REQUIRED ACTION
Since the records include pictures, leave those out while you reproduce exactly and only the lines from the one containing "- Normal Traffic (Test)" through the one containing "For more information, see", inclusive.

┄┄┄┄┄┄┄┄┄┄┄┄┄┄┄┄┄┄┄┄

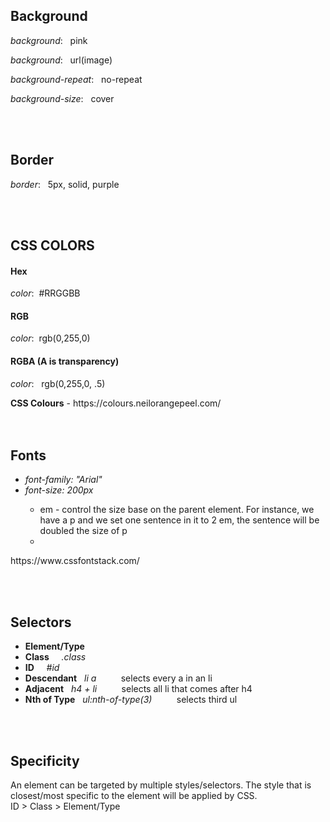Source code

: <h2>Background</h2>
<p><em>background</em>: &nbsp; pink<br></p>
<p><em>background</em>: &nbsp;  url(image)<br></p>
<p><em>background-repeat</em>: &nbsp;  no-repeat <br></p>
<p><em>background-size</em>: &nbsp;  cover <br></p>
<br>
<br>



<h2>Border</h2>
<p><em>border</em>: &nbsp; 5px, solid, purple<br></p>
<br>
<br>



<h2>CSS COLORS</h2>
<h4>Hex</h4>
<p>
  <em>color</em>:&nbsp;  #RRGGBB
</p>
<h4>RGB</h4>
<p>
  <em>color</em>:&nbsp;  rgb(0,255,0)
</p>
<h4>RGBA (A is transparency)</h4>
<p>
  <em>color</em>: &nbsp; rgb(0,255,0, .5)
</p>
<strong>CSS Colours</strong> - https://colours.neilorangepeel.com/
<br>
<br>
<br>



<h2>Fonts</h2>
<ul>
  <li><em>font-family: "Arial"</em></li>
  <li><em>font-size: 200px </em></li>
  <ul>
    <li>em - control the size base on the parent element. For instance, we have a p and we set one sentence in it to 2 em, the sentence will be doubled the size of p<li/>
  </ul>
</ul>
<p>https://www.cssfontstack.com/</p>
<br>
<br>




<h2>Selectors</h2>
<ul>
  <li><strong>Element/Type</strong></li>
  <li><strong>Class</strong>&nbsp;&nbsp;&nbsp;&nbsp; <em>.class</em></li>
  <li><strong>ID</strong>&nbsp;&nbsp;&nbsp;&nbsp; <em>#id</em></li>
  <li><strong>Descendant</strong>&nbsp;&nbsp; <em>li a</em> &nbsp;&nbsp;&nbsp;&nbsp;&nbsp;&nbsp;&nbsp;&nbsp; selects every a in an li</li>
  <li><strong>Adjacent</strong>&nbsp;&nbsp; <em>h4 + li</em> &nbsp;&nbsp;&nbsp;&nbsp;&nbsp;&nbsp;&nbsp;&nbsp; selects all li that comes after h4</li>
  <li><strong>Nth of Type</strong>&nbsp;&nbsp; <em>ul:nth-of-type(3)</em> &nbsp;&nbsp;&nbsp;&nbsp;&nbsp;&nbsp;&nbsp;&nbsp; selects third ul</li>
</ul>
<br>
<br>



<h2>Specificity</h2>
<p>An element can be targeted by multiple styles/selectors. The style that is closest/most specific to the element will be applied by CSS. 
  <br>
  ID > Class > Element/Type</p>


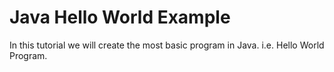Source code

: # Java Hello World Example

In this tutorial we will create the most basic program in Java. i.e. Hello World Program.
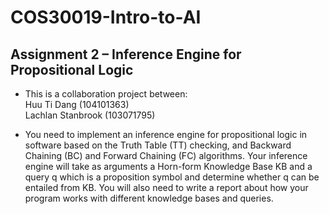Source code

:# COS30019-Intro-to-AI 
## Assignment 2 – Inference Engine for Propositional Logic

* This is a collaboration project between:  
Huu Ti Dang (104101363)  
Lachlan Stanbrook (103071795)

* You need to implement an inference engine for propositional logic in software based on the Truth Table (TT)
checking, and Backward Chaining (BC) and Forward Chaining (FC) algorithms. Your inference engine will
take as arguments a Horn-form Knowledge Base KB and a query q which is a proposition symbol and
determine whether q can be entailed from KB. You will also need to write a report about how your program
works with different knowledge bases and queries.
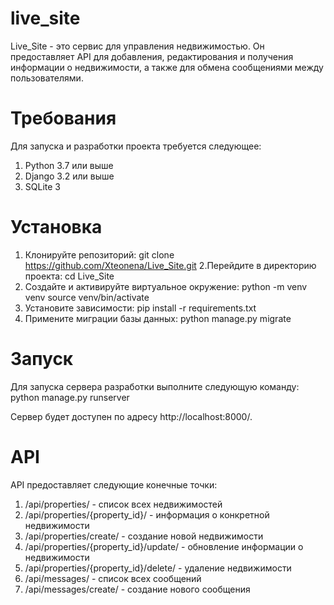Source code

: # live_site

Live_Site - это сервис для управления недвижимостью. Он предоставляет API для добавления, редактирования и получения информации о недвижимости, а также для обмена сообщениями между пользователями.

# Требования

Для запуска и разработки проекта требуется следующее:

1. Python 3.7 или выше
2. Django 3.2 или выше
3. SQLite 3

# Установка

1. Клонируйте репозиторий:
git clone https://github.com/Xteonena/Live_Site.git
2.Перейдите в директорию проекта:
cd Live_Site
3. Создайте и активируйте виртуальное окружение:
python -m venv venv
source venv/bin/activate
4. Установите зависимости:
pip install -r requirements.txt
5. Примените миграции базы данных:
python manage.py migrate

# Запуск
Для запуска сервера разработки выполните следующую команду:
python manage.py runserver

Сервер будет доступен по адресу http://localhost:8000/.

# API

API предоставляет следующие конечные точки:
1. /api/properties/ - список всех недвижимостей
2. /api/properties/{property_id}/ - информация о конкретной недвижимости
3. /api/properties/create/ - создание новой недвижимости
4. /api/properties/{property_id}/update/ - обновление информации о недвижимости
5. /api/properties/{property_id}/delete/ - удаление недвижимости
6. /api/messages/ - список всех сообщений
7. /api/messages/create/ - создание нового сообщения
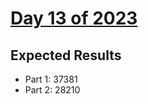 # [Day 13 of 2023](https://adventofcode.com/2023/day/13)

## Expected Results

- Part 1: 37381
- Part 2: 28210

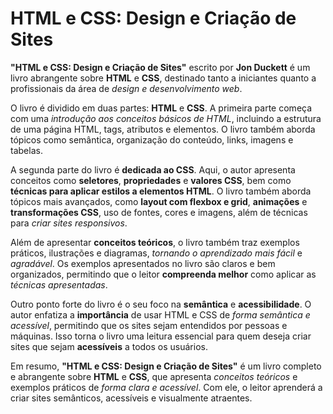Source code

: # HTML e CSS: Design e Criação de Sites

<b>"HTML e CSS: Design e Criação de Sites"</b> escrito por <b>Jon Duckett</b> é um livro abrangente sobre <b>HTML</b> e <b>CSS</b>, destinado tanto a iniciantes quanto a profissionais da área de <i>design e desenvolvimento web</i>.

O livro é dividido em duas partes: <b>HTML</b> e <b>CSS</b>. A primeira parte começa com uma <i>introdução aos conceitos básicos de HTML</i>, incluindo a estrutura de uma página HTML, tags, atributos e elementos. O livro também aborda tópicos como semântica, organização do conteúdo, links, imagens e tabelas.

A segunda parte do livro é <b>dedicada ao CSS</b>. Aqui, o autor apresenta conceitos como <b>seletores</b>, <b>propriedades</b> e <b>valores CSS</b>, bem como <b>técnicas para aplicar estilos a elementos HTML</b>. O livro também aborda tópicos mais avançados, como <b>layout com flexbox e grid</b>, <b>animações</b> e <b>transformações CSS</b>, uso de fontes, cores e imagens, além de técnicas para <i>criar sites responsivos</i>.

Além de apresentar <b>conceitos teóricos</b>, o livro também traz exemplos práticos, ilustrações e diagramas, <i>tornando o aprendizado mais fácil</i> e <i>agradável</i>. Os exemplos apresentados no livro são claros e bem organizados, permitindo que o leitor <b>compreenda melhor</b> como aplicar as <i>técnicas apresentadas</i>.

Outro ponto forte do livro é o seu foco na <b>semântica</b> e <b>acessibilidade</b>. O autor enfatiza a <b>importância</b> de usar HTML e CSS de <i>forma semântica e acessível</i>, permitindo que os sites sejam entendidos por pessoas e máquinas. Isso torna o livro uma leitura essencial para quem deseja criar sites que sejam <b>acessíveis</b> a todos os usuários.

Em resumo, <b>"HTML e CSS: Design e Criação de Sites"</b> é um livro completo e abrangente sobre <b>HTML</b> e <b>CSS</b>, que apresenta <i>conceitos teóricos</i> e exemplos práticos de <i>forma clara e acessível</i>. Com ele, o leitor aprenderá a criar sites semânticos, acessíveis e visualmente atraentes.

┄┄┄┄┄┄┄┄┄┄┄┄┄┄┄┄┄┄┄┄

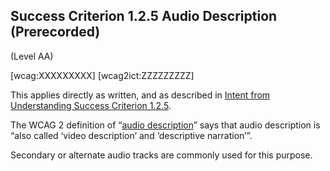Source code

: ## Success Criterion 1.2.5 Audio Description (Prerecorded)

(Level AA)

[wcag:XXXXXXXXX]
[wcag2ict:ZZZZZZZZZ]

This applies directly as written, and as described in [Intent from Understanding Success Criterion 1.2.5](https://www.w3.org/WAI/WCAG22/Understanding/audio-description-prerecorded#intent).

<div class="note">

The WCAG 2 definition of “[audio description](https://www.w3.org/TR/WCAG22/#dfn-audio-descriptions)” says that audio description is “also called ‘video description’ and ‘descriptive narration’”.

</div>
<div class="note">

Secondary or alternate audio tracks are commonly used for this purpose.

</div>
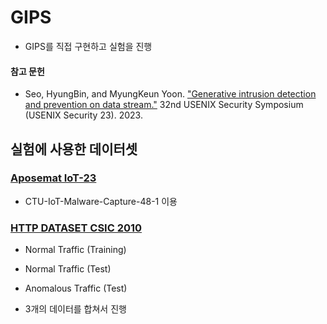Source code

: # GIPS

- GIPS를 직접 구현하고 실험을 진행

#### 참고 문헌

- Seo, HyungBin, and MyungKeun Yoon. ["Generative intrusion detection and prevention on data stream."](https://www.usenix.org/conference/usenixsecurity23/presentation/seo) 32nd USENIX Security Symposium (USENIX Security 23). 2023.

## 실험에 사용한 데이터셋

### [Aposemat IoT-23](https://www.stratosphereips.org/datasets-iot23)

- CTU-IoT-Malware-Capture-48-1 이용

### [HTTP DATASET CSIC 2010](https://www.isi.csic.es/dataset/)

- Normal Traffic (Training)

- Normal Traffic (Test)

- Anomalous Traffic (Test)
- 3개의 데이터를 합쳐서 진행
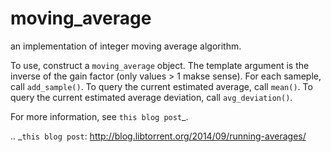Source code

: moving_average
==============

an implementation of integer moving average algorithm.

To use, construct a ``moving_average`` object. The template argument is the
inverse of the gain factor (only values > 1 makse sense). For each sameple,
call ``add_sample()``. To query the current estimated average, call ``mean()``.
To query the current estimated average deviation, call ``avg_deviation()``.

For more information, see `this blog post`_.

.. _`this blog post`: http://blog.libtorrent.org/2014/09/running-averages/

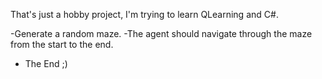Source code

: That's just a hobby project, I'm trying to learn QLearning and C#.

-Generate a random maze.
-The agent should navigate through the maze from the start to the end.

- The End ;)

┄┄┄┄┄┄┄┄┄┄┄┄┄┄┄┄┄┄┄┄

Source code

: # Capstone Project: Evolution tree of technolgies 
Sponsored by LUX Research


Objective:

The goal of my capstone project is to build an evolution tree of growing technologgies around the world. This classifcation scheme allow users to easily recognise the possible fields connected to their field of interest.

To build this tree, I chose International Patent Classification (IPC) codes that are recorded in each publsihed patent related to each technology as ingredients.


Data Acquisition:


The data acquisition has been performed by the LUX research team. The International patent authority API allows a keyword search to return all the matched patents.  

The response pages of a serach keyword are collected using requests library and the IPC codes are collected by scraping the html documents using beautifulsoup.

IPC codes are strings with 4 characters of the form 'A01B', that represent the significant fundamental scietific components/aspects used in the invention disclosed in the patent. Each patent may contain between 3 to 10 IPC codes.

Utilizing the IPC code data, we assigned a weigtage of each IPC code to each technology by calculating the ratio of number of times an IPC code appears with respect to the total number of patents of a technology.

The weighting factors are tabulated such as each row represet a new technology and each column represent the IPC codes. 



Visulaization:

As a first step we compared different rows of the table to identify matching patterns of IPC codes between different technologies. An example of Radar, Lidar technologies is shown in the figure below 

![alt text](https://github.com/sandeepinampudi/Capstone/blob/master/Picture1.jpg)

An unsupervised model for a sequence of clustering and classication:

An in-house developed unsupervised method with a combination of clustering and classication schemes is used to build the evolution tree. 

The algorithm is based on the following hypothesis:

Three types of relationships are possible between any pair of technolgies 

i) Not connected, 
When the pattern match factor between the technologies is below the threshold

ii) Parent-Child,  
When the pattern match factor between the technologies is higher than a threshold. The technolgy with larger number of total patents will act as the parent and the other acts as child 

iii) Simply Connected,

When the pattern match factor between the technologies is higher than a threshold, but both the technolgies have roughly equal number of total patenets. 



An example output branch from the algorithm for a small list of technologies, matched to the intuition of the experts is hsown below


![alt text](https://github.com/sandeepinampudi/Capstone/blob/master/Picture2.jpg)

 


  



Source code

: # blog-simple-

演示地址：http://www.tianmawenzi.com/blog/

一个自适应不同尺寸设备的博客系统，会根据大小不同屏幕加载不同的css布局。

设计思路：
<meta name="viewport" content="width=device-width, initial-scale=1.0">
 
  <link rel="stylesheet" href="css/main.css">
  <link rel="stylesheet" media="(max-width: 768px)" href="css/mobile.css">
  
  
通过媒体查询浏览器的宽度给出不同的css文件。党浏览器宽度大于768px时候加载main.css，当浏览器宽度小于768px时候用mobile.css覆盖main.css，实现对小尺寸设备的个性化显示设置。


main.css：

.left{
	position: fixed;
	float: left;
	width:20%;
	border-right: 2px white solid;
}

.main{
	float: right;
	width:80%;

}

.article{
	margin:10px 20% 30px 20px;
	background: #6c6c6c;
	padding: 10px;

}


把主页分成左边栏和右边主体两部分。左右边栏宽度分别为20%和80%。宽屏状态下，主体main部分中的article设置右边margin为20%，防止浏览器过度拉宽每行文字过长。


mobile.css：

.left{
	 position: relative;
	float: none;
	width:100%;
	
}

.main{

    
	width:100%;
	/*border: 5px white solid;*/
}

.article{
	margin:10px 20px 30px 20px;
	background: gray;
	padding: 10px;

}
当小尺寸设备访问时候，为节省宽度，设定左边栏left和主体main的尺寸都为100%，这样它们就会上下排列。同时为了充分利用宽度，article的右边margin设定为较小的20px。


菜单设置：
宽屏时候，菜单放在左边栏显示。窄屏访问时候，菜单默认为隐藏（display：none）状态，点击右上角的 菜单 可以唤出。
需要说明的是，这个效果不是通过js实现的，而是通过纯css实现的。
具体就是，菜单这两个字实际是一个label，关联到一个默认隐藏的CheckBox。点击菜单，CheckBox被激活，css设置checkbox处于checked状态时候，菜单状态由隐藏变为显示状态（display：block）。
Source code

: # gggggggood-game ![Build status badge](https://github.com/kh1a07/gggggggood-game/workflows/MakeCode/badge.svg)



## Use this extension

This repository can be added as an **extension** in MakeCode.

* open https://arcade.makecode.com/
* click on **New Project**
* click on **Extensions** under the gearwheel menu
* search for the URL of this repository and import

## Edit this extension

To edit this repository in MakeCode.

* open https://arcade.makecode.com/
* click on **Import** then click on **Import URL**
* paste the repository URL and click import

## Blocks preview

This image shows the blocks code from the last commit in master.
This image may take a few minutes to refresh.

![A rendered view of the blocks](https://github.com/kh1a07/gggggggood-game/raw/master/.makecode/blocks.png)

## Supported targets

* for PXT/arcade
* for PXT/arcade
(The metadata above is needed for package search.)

┄┄┄┄┄┄┄┄┄┄┄┄┄┄┄┄┄┄┄┄

TASK SOLUTION
- Normal Traffic (Test)

- Anomalous Traffic (Test)
- 3개의 데이터를 합쳐서 진행
Source code

: moving_average
==============

an implementation of integer moving average algorithm.

To use, construct a ``moving_average`` object. The template argument is the
inverse of the gain factor (only values > 1 makse sense). For each sameple,
call ``add_sample()``. To query the current estimated average, call ``mean()``.
To query the current estimated average deviation, call ``avg_deviation()``.

For more information, see `this blog post`_.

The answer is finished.